El hombre volvió a mirar a su alrededor; tampoco había nadie en el piso de abajo. Ni cámaras de seguridad ni registro de visitantes. Todo bien. Pero había algunos problemas de logística. En la enorme sala reinaba un silencio sepulcral y Thompson no podría disimular su aproximación a la chica. Ella sabría que había alguien más en la sala y podría ponerse nerviosa y en situación de alerta.

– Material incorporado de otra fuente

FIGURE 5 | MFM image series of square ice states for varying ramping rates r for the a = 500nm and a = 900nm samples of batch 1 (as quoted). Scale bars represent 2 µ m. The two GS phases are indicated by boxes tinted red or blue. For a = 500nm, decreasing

De modo que después de haber entrado en esa ala de la biblioteca y de haber cerrado la puerta con llave, se había reído con una risa abierta. Thompson Boyd había dejado de reírse hacía años. Pero era un artesano que comprendía el poder del humor -y cómo usarlo para obtener ventaja en aquella clase de trabajo-. Una risa -acompañada de una despedida cortés y de un móvil cerrándose- haría que la chica estuviera tranquila, pensó.

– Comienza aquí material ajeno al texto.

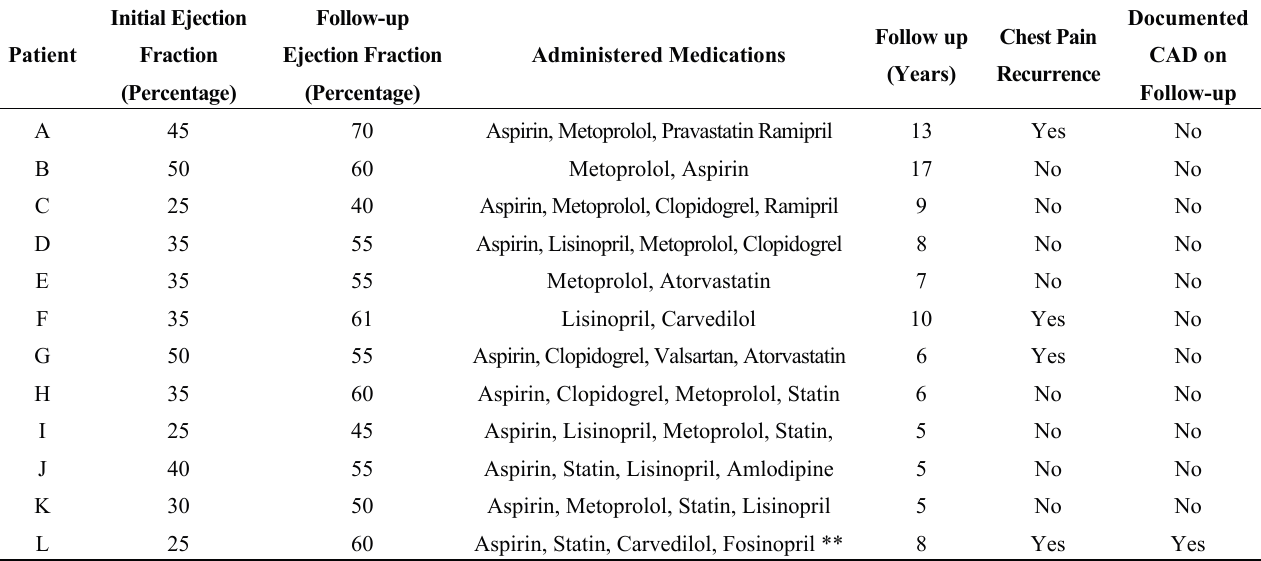
Table 3. Management and follow up.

La estratagema pareció funcionar. Echó una mirada rápida polla larga hilera de estantes y vio a la chica, que contemplaba la pantalla del lector de microfichas. Abría y cerraba nerviosamente las manos, que le colgaban a los lados, conforme iba leyendo.
Él empezó a acercarse.
Entonces se detuvo. La chica estaba apartándose de la mesa. El hombre oyó la silla deslizándose sobre el linóleo. Caminaba hacia algún lado. ¿Se marchaba? No. Oyó el ruido del surtidor del agua y el que hacía ella al tragar un poco. Luego oyó que sacaba libros de un estante y los apilaba sobre la mesa de los lectores de microfichas. Tras una pausa, volvió otra vez hacia los anaqueles y cogió más libros. El ruido sordo al depositarlos en la mesa. Finalmente, oyó el chirrido de la silla cuando volvió a sentarse. Luego, silencio.

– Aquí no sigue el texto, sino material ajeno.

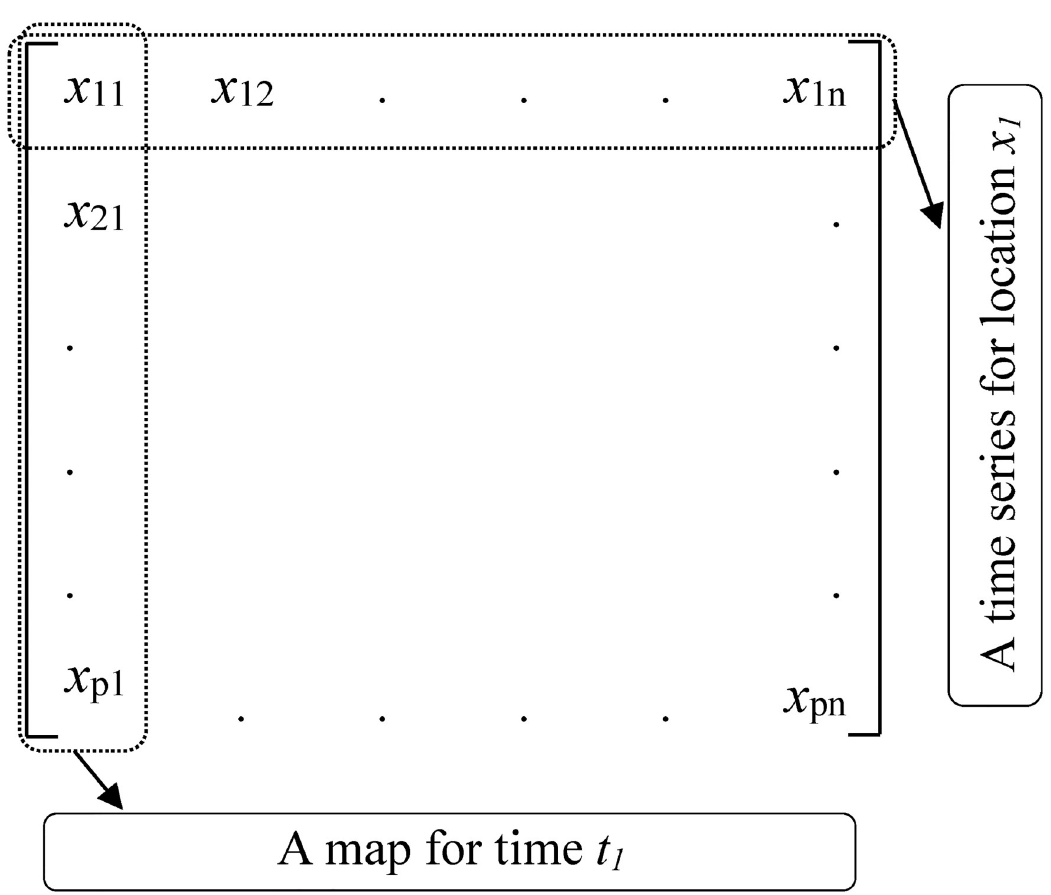
Fig 2. Prepared daily optimum interpolation SST anomaly (DOISSTA) data in matrix format.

Thompson volvió a mirar. La joven estaba otra vez en su silla, leyendo uno de los libros de la docena que tenía apilados delante.
Con la bolsa en la que llevaba los condones, la navaja y la cinta adhesiva en la mano izquierda y la porra en la derecha, reanudó su aproximación hacia la chica.
Ya estaba casi detrás de ella, cinco metros, cuatro, conteniendo la respiración.
Tres metros. Aunque ahora la joven echara a correr, él podría abalanzarse sobre ella y agarrarla, romperle una pierna o dejarla sin sentido de un golpe en la cabeza.
Dos metros, metro y medio…
Se detuvo y silenciosamente colocó en un estante la bolsa en la que tenía los objetos para perpetrar una agresión sexual. Se aproximó unos pasos, alzando el garrote de roble barnizado.
Todavía absorta en las palabras, Geneva leía con atención, ajena al hecho de que el agresor estaba prácticamente a sus espaldas. Thompson alzó la porra y, con todas sus fuerzas, golpeó la parte superior del gorro de la chica.
Crac…
Una dolorosa vibración le mordió las manos cuando el bastón dio en la cabeza de la chica con un ruido seco.
Pero algo iba mal. El sonido y la sensación no eran los correctos. ¿Qué ocurría?
Thompson Boyd dio un salto hacia atrás cuando el cuerpo cayó al suelo y se hizo pedazos.
El torso del maniquí cayó en una dirección. La cabeza en otra. Thompson se quedó mirando fijamente durante un momento. Echó una ojeada a un lado y vio un vestido que cubría la mitad inferior del mismo maniquí, parte de la exposición de vestimentas femeninas durante el período de la reconstrucción de América.
No…
De alguna manera, ella había intuido que él era un peligro. Fue a buscar unos cuantos libros de los estantes para disimular que se levantaba con la intención de coger un maniquí. Había vestido la parte superior de éste con su propia sudadera y su gorro, y luego lo había acomodado en la silla, apuntalándolo.
Pero, ¿dónde estaba ella?
Las ruidosas pisadas de alguien corriendo respondieron a la pregunta. Thompson Boyd oyó la carrera hacia la puerta de incendios. El hombre se guardó la porra en el abrigo, sacó el arma y fue tras ella.
CAPÍTULO 2
Geneva Settle corría.
Corría para escapar. Como su antepasado Charles Singleton.